O debate tem outras caras. Dezenas de salvadorenhas foram condenadas a até 30 anos de prisão por abortos espontâneos. Hondurenhas recorrem a uma linha telefônica clandestina que ajuda as mulheres a interromperem suas gestações de maneira segura, ainda que sob o risco de prisão. Na República Dominicana, em 2012, Esperancita, de 16 anos, morreu após ser diagnosticada com leucemia no início de uma gravidez. Sua quimioterapia foi adiada para não prejudicar o feto. Neste ano, a Comissão Interamericana de Direitos Humanos (CIDH) aceitou analisar o caso da adolescente à qual foi negado o aborto terapêutico.

“A Argentina é uma esperança para toda a América Latina”, diz, de El Salvador, a presidenta do Agrupamento Cidadão pela Despenalização do Aborto, Morena Herrera, que acompanhou durante toda a noite o debate no Senado argentino. “É um processo que move as possibilidades na América Latina. Acho muito importante pelos argumentos, pela fundamentação. Na Argentina se mostrou que toda a problemática da clandestinidade e ilegalidade do aborto é um problema de saúde que deve ser tratado como tal – e que provoca maiores desigualdades porque afeta muito mais às mulheres que vivem em situação de vulnerabilidade, que são a maioria em nossos países.”
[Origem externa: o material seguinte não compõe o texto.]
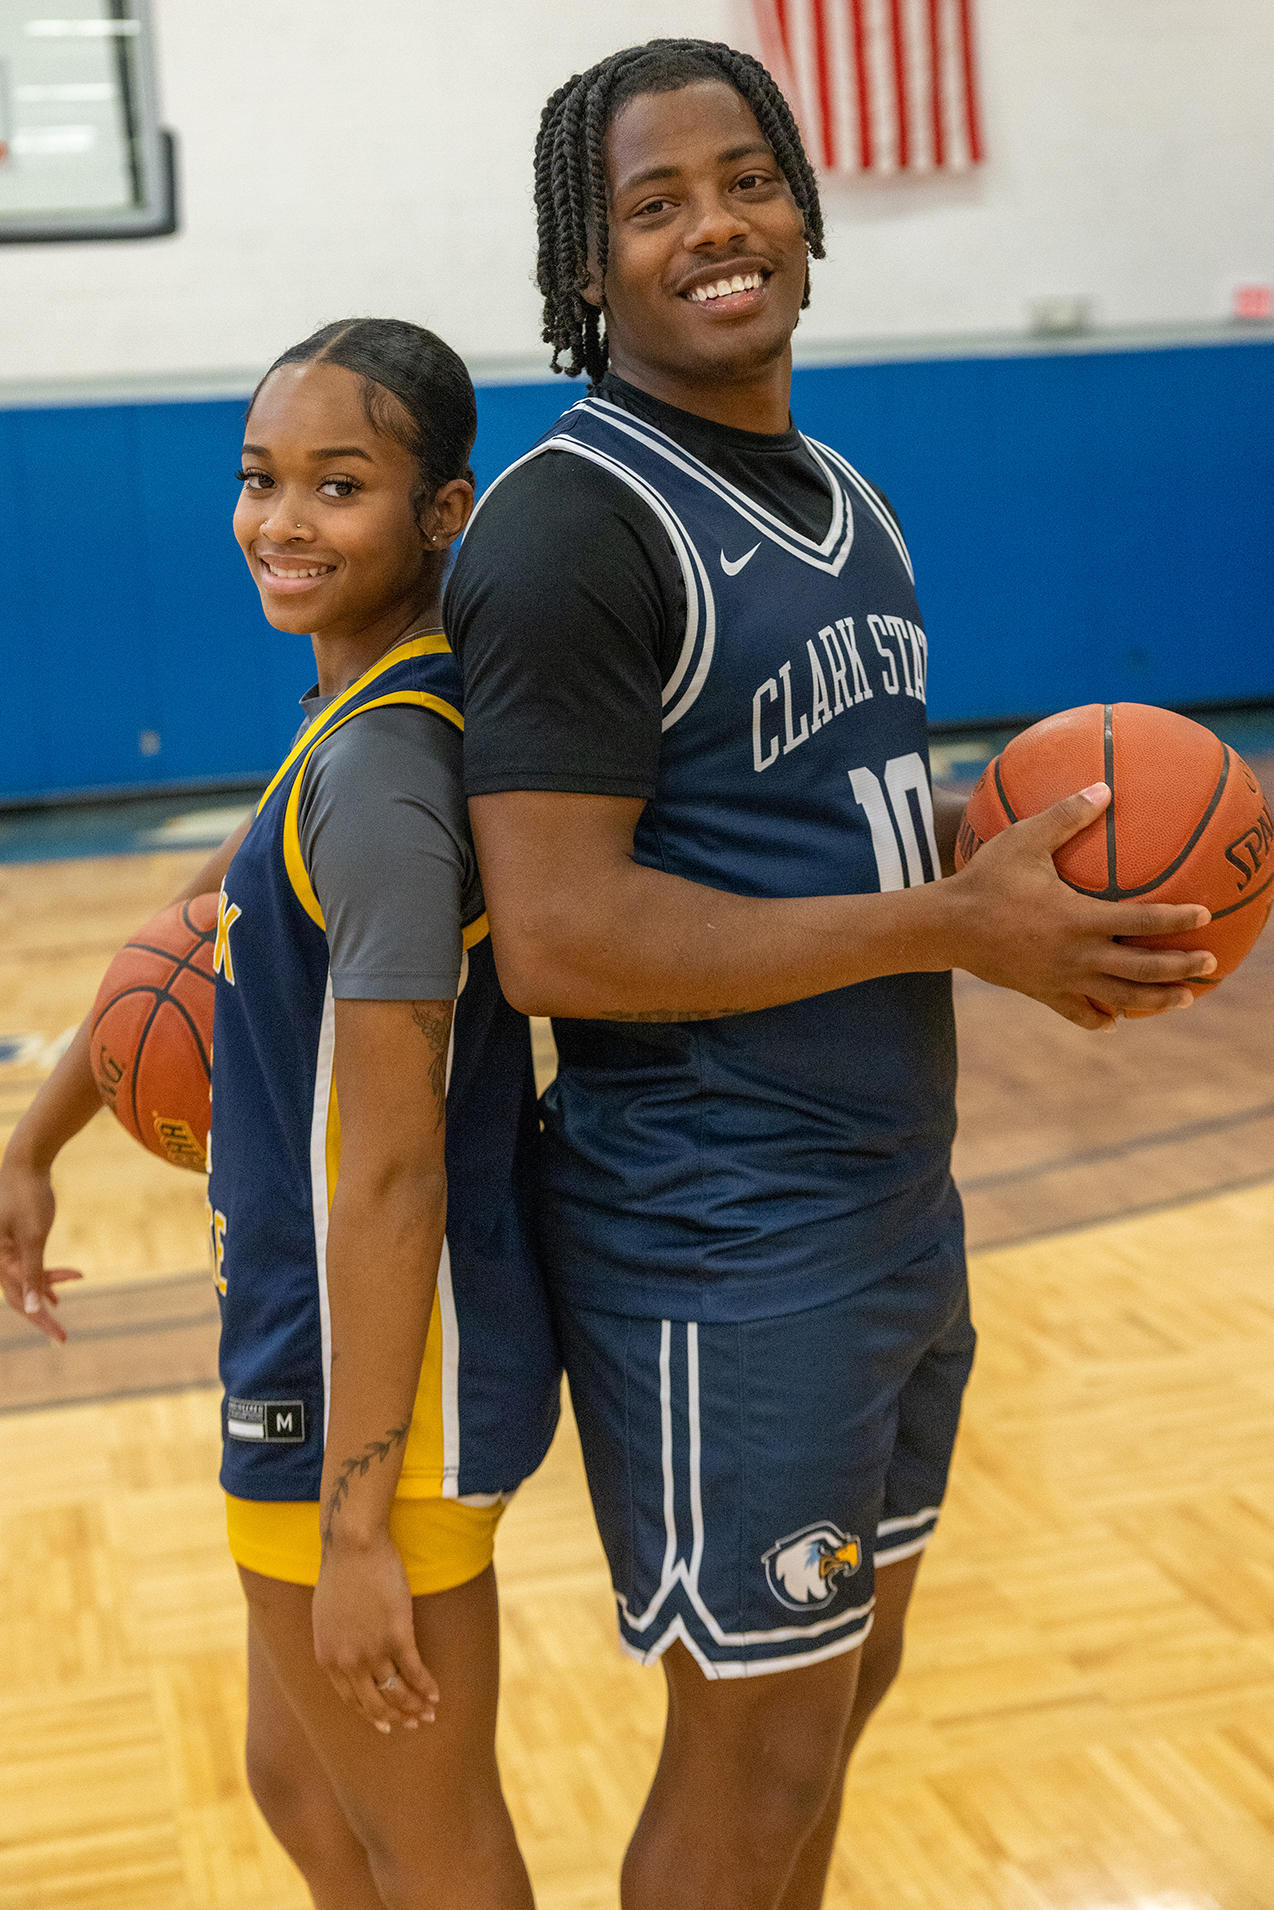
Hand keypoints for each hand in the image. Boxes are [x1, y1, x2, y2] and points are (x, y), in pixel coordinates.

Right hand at [0, 1143, 81, 1341]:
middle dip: (41, 1314)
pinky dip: (44, 1274)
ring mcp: (4, 1249)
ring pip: (23, 1279)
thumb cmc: (27, 1196)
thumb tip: (29, 1308)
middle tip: (63, 1337)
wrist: (25, 1163)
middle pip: (18, 1295)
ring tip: (61, 1306)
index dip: (39, 1321)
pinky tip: (62, 1280)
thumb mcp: (34, 1236)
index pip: (17, 1300)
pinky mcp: (13, 1239)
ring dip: (44, 1291)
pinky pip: (26, 1264)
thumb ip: (31, 1272)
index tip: (61, 1338)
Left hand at [311, 1529, 439, 1734]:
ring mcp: (373, 1649)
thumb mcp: (325, 1618)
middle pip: (375, 1702)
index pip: (352, 1700)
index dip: (372, 1715)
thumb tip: (347, 1661)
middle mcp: (349, 1661)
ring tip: (428, 1713)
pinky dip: (426, 1686)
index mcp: (328, 1659)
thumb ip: (335, 1645)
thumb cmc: (340, 1574)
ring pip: (396, 1690)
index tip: (386, 1723)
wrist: (353, 1546)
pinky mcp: (398, 1634)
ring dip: (414, 1706)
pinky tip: (436, 1694)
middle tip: (411, 1725)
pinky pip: (415, 1670)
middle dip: (395, 1718)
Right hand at [949, 782, 1215, 1029]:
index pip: (1140, 921)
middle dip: (1179, 968)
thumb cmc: (985, 878)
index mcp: (1078, 918)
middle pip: (1141, 969)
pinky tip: (1116, 1021)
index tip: (1204, 915)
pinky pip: (1078, 1012)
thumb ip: (1067, 815)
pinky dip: (1100, 1018)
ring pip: (1119, 997)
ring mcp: (1061, 978)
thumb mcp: (1024, 839)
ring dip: (1156, 1000)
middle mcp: (1076, 954)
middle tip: (1210, 964)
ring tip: (1184, 999)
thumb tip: (1105, 787)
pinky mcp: (1042, 992)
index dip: (1176, 919)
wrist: (945, 927)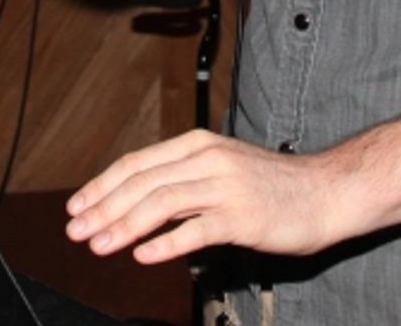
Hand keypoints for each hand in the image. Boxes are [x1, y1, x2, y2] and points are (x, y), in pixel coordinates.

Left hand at [65, 129, 341, 264]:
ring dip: (124, 224)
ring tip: (99, 245)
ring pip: (162, 202)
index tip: (77, 207)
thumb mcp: (222, 169)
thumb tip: (136, 203)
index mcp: (199, 145)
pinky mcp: (242, 216)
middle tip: (76, 231)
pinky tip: (144, 256)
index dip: (102, 185)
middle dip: (103, 206)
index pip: (138, 163)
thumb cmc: (272, 186)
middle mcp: (208, 159)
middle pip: (143, 181)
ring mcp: (225, 186)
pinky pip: (196, 229)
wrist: (324, 192)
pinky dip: (165, 243)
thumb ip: (183, 181)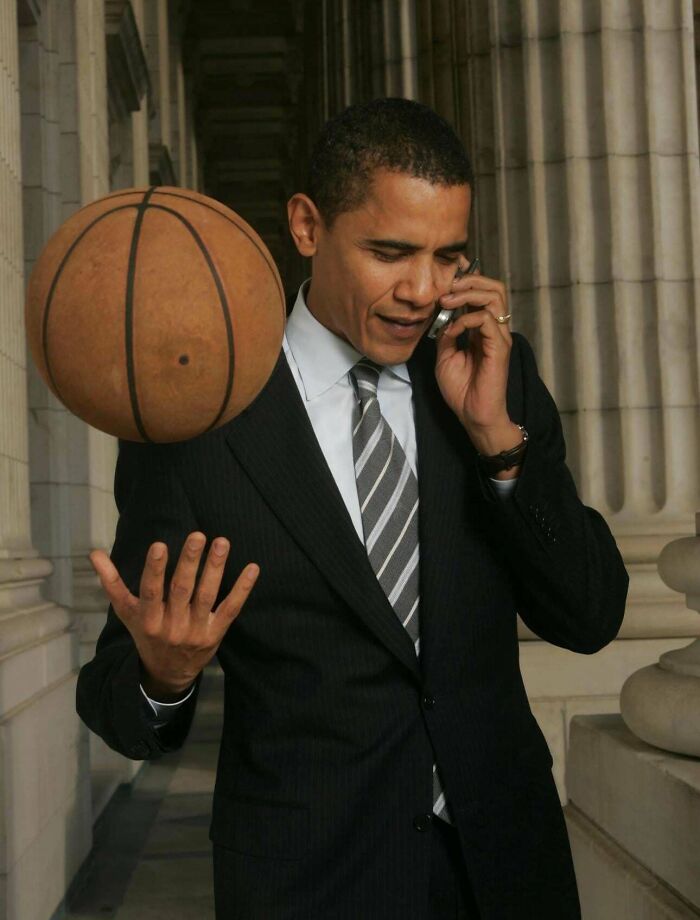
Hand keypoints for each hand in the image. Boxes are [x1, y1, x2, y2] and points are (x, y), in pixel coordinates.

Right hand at [89, 533, 258, 697]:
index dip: (154, 570)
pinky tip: (252, 568)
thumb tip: (94, 553)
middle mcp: (172, 626)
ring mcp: (196, 631)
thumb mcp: (127, 612)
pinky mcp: (216, 633)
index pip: (151, 592)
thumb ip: (112, 582)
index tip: (159, 545)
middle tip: (198, 535)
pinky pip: (231, 609)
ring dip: (215, 568)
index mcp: (148, 619)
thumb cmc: (146, 634)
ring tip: (222, 542)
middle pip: (182, 590)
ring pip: (207, 596)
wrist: (168, 673)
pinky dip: (243, 589)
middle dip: (190, 562)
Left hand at [434, 257, 520, 458]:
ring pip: (494, 297)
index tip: (444, 280)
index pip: (481, 293)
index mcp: (482, 329)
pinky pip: (487, 320)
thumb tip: (441, 316)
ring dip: (468, 294)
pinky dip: (467, 319)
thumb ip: (445, 334)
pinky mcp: (499, 348)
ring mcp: (499, 337)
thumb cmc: (462, 390)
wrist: (473, 415)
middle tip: (446, 287)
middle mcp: (494, 329)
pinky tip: (453, 329)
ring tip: (447, 300)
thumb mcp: (444, 357)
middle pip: (493, 287)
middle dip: (469, 280)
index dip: (466, 281)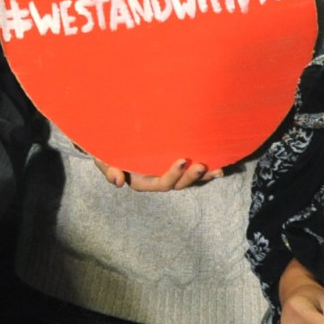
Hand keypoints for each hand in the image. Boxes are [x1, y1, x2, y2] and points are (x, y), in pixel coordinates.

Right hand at [93, 157, 216, 190]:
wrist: (108, 139)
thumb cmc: (105, 149)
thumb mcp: (103, 158)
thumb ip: (108, 169)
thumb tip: (118, 182)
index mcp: (142, 181)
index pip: (161, 183)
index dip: (173, 174)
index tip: (182, 159)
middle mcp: (156, 179)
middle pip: (178, 184)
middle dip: (190, 177)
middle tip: (201, 165)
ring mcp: (166, 173)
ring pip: (187, 180)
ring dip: (202, 176)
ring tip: (217, 170)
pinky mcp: (173, 165)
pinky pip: (190, 171)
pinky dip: (205, 172)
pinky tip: (219, 168)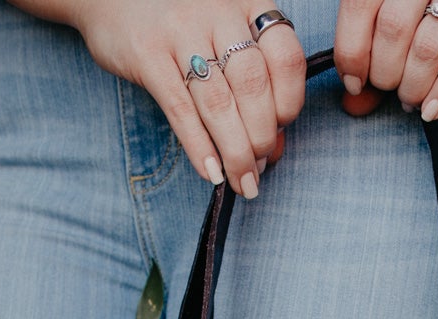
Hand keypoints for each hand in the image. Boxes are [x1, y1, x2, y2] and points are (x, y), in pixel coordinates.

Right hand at [14, 0, 307, 195]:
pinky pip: (181, 109)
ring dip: (235, 152)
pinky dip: (199, 146)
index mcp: (247, 4)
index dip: (289, 102)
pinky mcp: (148, 53)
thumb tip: (274, 148)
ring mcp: (182, 31)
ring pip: (220, 103)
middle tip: (257, 168)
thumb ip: (250, 83)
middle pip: (253, 86)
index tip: (280, 131)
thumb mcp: (221, 36)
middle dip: (261, 137)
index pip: (286, 58)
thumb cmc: (178, 22)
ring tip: (242, 182)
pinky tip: (211, 172)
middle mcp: (219, 12)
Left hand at [334, 0, 437, 121]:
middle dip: (384, 74)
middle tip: (389, 87)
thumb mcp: (406, 7)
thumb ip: (374, 46)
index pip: (359, 5)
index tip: (354, 82)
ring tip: (410, 99)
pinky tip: (432, 109)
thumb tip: (352, 101)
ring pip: (426, 47)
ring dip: (412, 87)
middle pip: (392, 29)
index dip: (351, 51)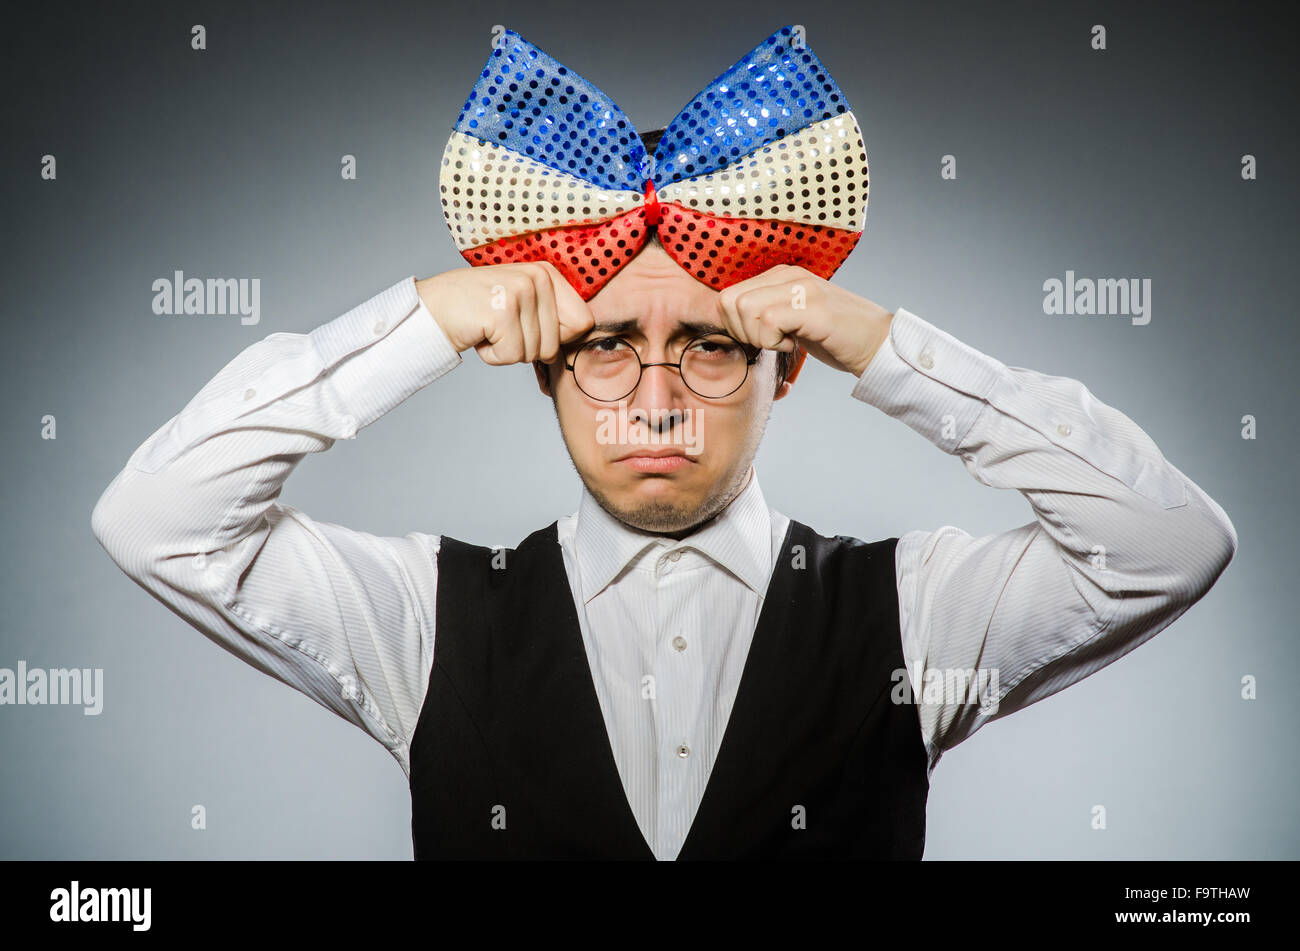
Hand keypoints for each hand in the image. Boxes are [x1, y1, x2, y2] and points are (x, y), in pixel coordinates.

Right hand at [416, 262, 594, 364]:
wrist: (431, 309)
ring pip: (534, 353)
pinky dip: (492, 356)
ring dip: (506, 351)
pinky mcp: (503, 311)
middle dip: (526, 348)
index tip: (526, 328)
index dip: (555, 339)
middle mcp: (538, 277)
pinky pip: (511, 356)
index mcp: (548, 273)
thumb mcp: (522, 303)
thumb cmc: (477, 312)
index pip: (583, 323)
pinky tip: (478, 333)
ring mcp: (521, 292)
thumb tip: (587, 340)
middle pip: (556, 344)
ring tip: (487, 328)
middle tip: (500, 328)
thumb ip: (551, 315)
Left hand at [714, 265, 893, 377]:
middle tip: (768, 342)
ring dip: (757, 336)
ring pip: (744, 308)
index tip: (758, 339)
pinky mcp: (813, 307)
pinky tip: (793, 344)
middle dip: (740, 331)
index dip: (734, 326)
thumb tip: (727, 323)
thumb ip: (762, 314)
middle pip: (728, 301)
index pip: (726, 296)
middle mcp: (789, 274)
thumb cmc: (833, 337)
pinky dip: (774, 342)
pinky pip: (768, 322)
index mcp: (780, 275)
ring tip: (783, 341)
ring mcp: (802, 288)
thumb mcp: (790, 320)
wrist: (878, 344)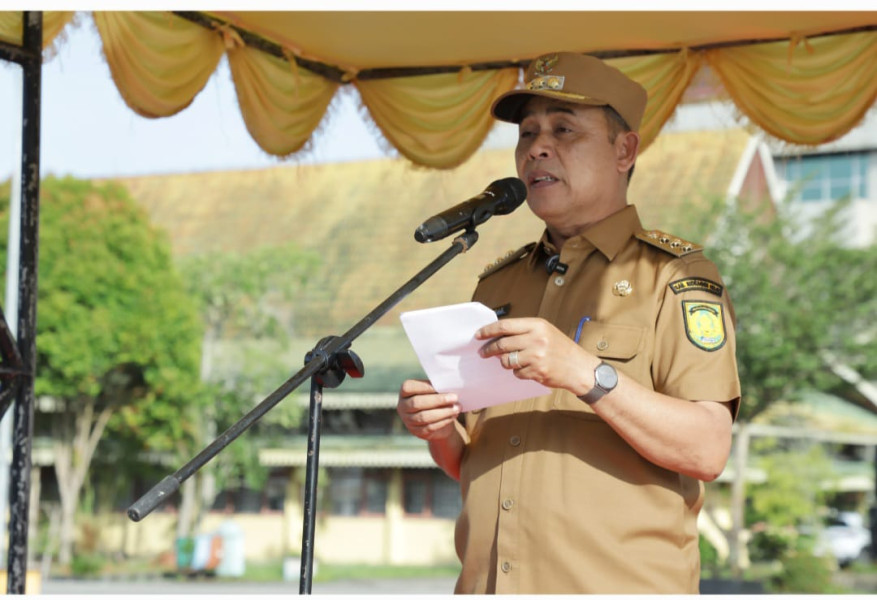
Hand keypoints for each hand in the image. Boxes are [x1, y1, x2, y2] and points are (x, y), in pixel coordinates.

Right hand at [397, 379, 460, 440]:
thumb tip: (448, 386)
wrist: (437, 419)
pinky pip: (430, 427)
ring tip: (457, 407)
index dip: (424, 387)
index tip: (441, 385)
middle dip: (437, 400)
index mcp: (404, 392)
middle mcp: (402, 407)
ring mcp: (408, 421)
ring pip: (424, 417)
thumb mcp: (433, 391)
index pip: (408, 388)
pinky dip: (444, 421)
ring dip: (443, 412)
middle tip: (454, 397)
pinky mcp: (417, 432)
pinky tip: (453, 415)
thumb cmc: (435, 399)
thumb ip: (436, 387)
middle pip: (417, 403)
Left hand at [476, 317, 595, 393]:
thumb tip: (497, 335)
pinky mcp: (537, 371)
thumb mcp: (545, 331)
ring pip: (506, 360)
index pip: (505, 326)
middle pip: (502, 344)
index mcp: (537, 325)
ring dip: (505, 362)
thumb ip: (524, 332)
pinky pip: (517, 373)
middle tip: (483, 353)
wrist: (579, 368)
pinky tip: (529, 369)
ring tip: (513, 361)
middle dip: (489, 349)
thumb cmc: (561, 348)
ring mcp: (536, 356)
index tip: (478, 335)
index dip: (488, 330)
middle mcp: (536, 339)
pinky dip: (518, 372)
Segundo a Organização Mundial da Saúde, só um em cada quatro abortos feitos na América Latina ocorre de maneira segura, e é cada vez mais comum que as mulheres interrompam suas gestações recorrendo a métodos clandestinos ou a remédios como o misopostrol (tradicionalmente usado para tratar úlceras gástricas), adquiridos fora dos sistemas formais de saúde.

Conforme o Instituto Guttmacher, mais de 97% das mulheres da região em idade reprodutiva vivem em países com leis restritivas, o que não impediu que fossem registrados 6,5 milhões de abortos por ano entre 2010 e 2014. Por isso, espera-se que os debates na Argentina possam ser retomados em outros países latino-americanos.

Entre os países que legalizaram o aborto e os mais restritivos, há diversas situações em que as mulheres podem ou não podem decidir sobre seus corpos. A Bolívia e a Colômbia, por exemplo, permitem o aborto se não for assegurada a viabilidade do feto, em casos de estupro e incesto, ou se houver risco à vida ou à saúde física e mental da mulher.

Em outros países, como o Chile, onde o aborto foi despenalizado há apenas três anos, essa possibilidade é oferecida às mulheres cuja vida estiver em risco ou que demonstrem a inviabilidade do feto. Já na Guatemala, no Paraguai e na Venezuela, a mulher só pode abortar se ficar provado que sua própria vida corre perigo, o que na prática representa uma proibição quase total.